Comment by HarHarVeryFunny
6 days ago
Is it really necessary to split it into pages? Not so bad if you automate it I suppose, but aren't there models that will accept a large PDF directly (I know Sonnet has a 32MB limit)?
6 days ago
Is it really necessary to split it into pages? Not so bad if you automate it I suppose, but aren't there models that will accept a large PDF directly (I know Sonnet has a 32MB limit)?
They are limited on how much they can output and there is generally an inverse relationship between the amount of tokens you send vs quality after the first 20-30 thousand tokens.
Are there papers on this effect? That quality of responses diminishes with very large inputs I mean. I observed the same.
I think these models all "cheat" to some extent with their long context lengths.
The original transformer had dense attention where every token attends to every other token, and the computational cost therefore grew quadratically with increased context length. There are other attention patterns than can be used though, such as only attending to recent tokens (sliding window attention), or only having a few global tokens that attend to all the others, or even attending to random tokens, or using combinations of these (e.g. Google's "Big Bird" attention from their Elmo/Bert muppet era).

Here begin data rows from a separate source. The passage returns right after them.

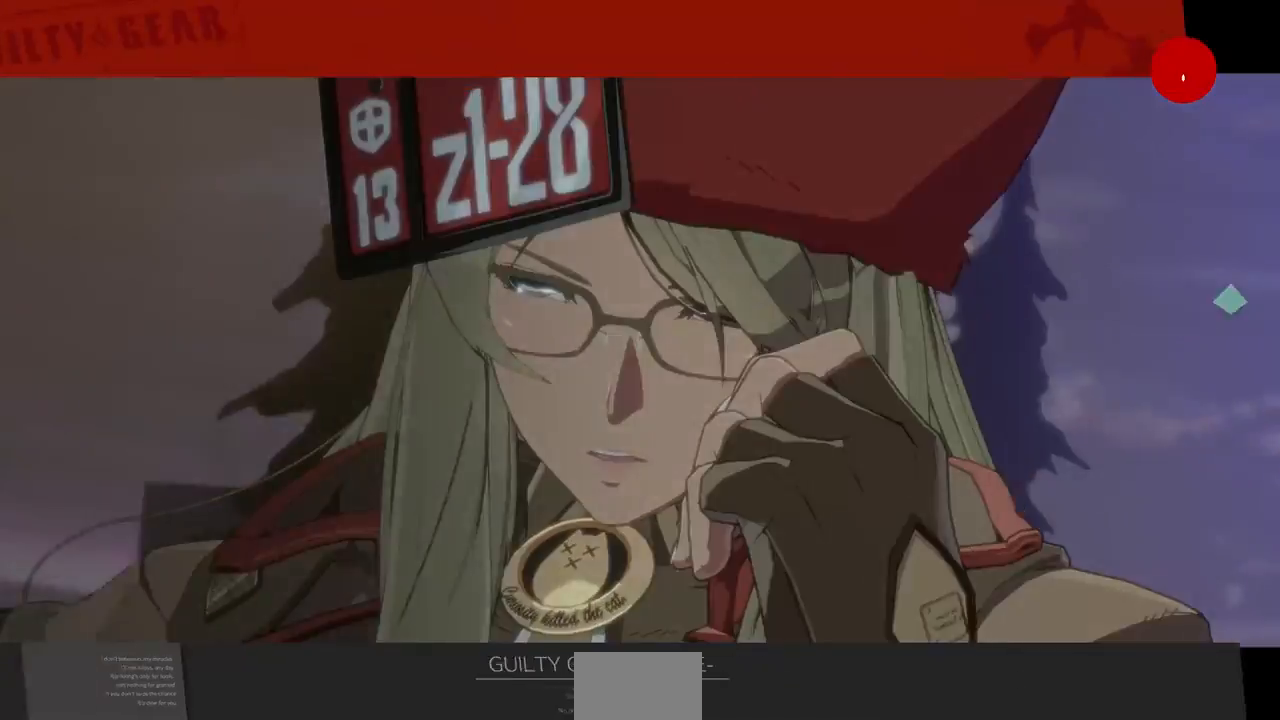
{"buttons": [], "events": [[80, "CROSS", "up"], [120, "CROSS", "down"], [520, "CROSS", "up"]]}
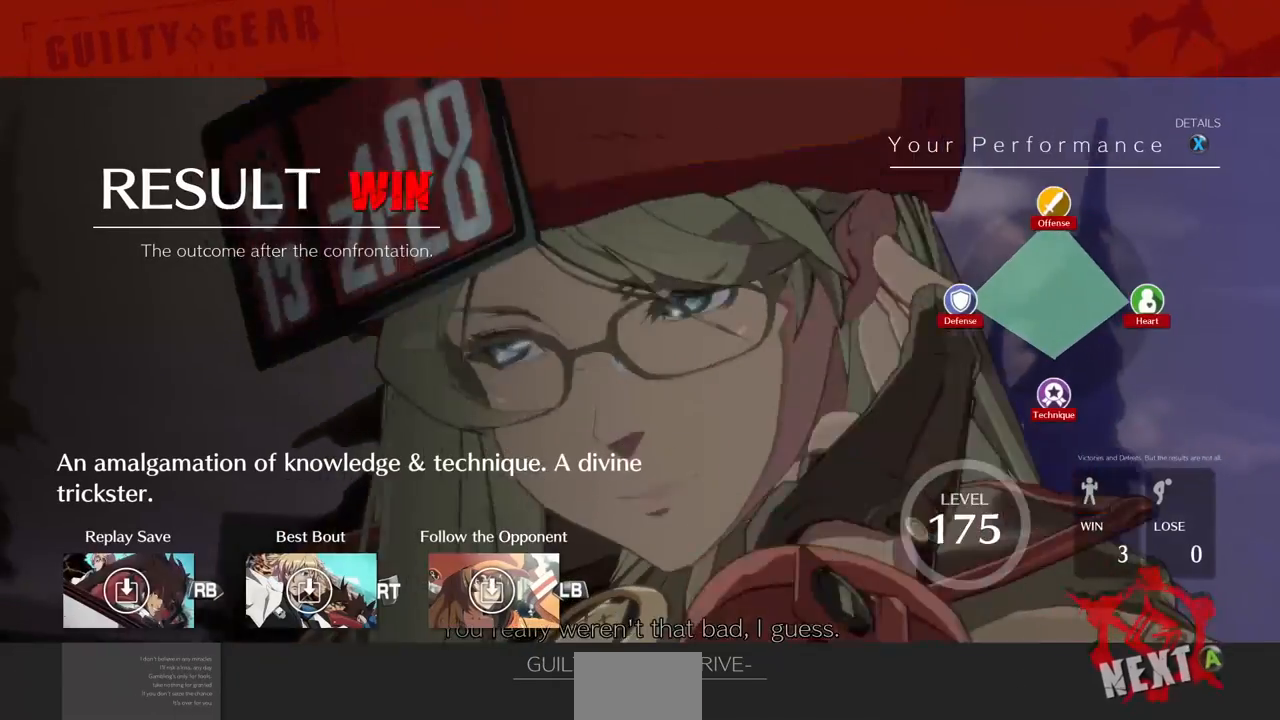
{"buttons": ["CROSS"], "events": [[80, "CROSS", "down"], [360, "CROSS", "up"], [440, "CROSS", "down"]]}
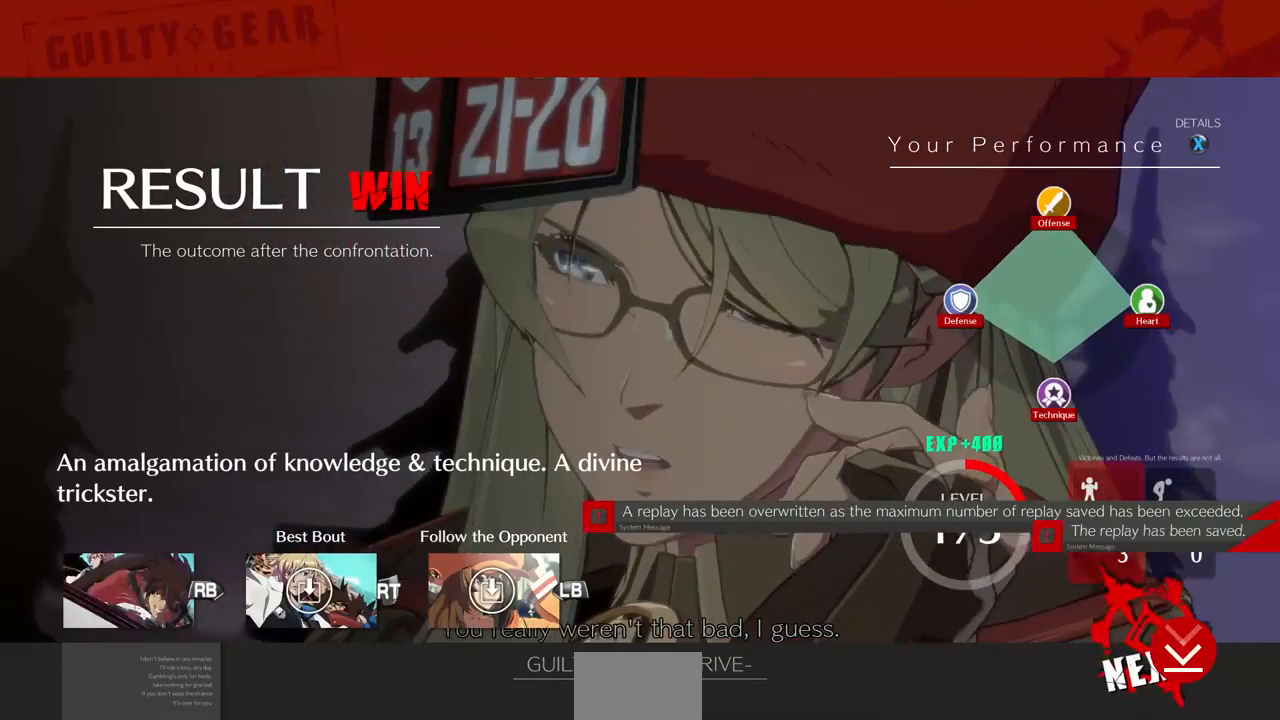
{"buttons": [], "events": [[120, "CROSS", "up"], [280, "CROSS", "down"], [400, "CROSS", "up"]]}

I don't know what types of attention the SOTA closed source models are using, and they may well be using different techniques, but it'd not be surprising if there was "less attention" to tokens far back in the context. It's not obvious why this would affect a task like doing page-by-page OCR on a long PDF though, since there it's only the most recent page that needs attending to.
I've experienced this problem but I haven't come across papers about it. For this context, it would be interesting to compare the accuracy of transcribing one page at a time to batches of n pages.
Necessary? No. Better? Probably. Despite larger context windows, attention and hallucinations aren’t completely a thing of the past within the expanded context windows today. Splitting to individual pages likely helps ensure that you stay well within a normal context window size that seems to avoid most of these issues. Asking an LLM to maintain attention for a single page is much more achievable than an entire book.
Also, PDF size isn’t a relevant measurement of token lengths when it comes to PDFs which can range from a collection of high quality JPEG images to thousand(s) of pages of text
They all accept large PDFs (or any kind of input) but the quality of the output will suffer for various reasons.